Department of Cardiology, Austin Health, Melbourne, Victoria, Australia.
Department of Cardiology, Austin Health, Melbourne, Victoria, Australia; Department of Cardiology, Northern Health, Melbourne, Victoria, Australia; Department of Medicine, The University of Melbourne, Melbourne, Victoria, Australia.
Heart Rhythm. 2023 Aug;20(8):1178-1187. doi: 10.1016/j.hrthm.2023.05.010. Epub 2023 May 10.

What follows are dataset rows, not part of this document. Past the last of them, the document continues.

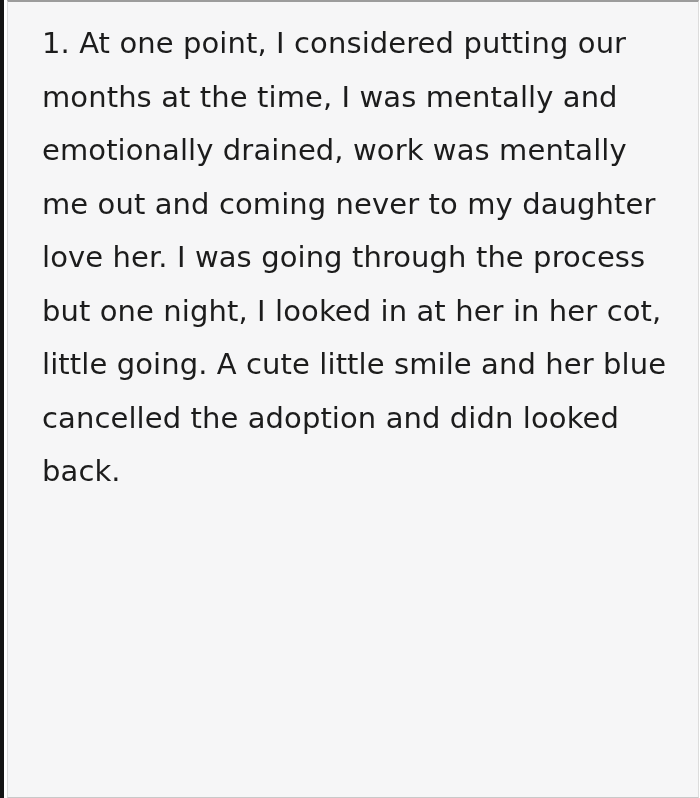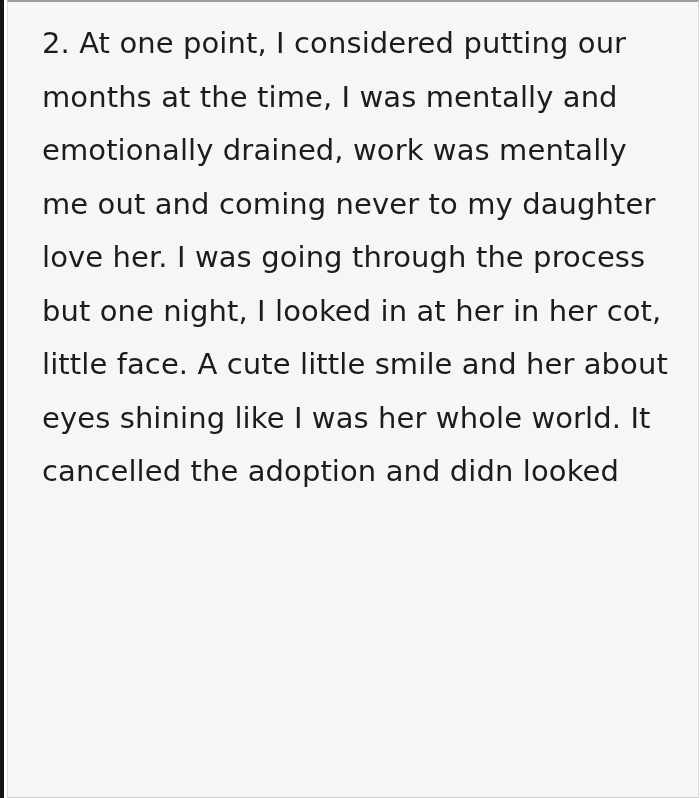--- a/index.html
+++ b/index.html
@@ -63,7 +63,7 @@
   <div class="panel">
     <div class="story-text">
       <div>
-          <div class="story-line">2. At one point, I considered putting our</div>
+          <div class="story-line">1. At one point, I considered putting our</div>
           <div class="story-line">months at the time, I was mentally and</div>
           <div class="story-line">emotionally drained, work was mentally</div>
           <div class="story-line">me out and coming never to my daughter</div>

Conduction system pacing (CSP)-His bundle pacing (HBP) and left bundle branch area pacing (LBBAP)-are emerging alternatives to biventricular pacing (BVP) for cardiac resynchronization therapy (CRT) in heart failure. However, evidence is largely limited to small and observational studies. We conducted a meta-analysis including a total of 15 randomized controlled trials (RCTs) and non-RCTs that compare CSP (HBP and LBBAP) with BVP in patients with CRT indications. We assessed the mean differences in QRS duration (QRSd), pacing threshold, left ventricular ejection fraction (LVEF), and New York Heart Association (NYHA) class score. CSP resulted in a pooled mean QRSd improvement of -20.3 ms (95% confidence interval [CI] -26.1 to -14.5 ms; P < .05; I= 87.1%) vs BVP. For LVEF, a weighted mean increase of 5.2% (95% CI 3.5%-6.9%; P < .05; I = 55.6) was observed after CSP vs BVP. The mean NYHA score was reduced by -0.40 (95% CI -0.6 to -0.2; P < .05; I = 61.7) after CSP vs BVP. A subgroup analysis of outcomes stratified by LBBAP and HBP demonstrated statistically significant weighted mean improvements of QRSd and LVEF with both CSP modalities compared with BVP. LBBAP resulted in NYHA improvement compared with BVP, without differences between CSP subgroups. LBBAP is associated with a significantly lowered mean pacing threshold of -0.51 V (95% CI -0.68 to -0.38 V) while HBP had increased the mean threshold (0.62 V; 95% CI -0.03 to 1.26 V) compared with BVP; however, this was associated with significant heterogeneity. Overall, both CSP techniques are feasible and effective CRT alternatives for heart failure. Further RCTs are needed to establish long-term efficacy and safety.
心脏传导系统起搏(CSP)-希氏束起搏(HBP)和左束支区域起搏(LBBAP)-是心力衰竭心脏再同步治疗(CRT)中除双心室起搏(BVP)以外的新兴替代方法。然而,证据主要局限于小型观察性研究。我们进行了一项荟萃分析,共纳入 15 项比较 CRT 适应证患者 CSP(HBP 和 LBBAP)与 BVP 的随机对照试验(RCT)和非随机对照试验。我们评估了 QRS 时限(QRSd)、起搏阈值、左心室射血分数(LVEF)和纽约心脏协会(NYHA)心功能分级评分的平均差异。与 BVP 相比,CSP 可使 QRSd 平均改善-20.3ms(95%置信区间 [CI]:-26.1 至 -14.5ms;P<.05;I=87.1%)。对于 LVEF,与 BVP 相比,CSP 后观察到加权平均增加 5.2%(95%CI:3.5%至 6.9%;P<.05;I=55.6%)。与 BVP 相比,CSP 后平均 NYHA 评分降低-0.40(95%CI:-0.6 至 -0.2;P<.05;I=61.7%)。根据 LBBAP 和 HBP 进行的结局亚组分析显示,与 BVP 相比,两种 CSP 方式的 QRSd 和 LVEF 的加权平均改善均具有统计学意义。与 BVP 相比,LBBAP 可改善 NYHA 分级,且 CSP 亚组之间无差异。与 BVP 相比,LBBAP 平均起搏阈值降低-0.51V(95%CI:-0.68 至 -0.38V),而 HBP 则使平均阈值升高(0.62V;95%CI:-0.03 至 1.26V);但存在显著异质性。总体而言,两种 CSP 技术对于心力衰竭都是可行且有效的 CRT 替代方法。需要进一步的 RCT 来确定其长期疗效和安全性。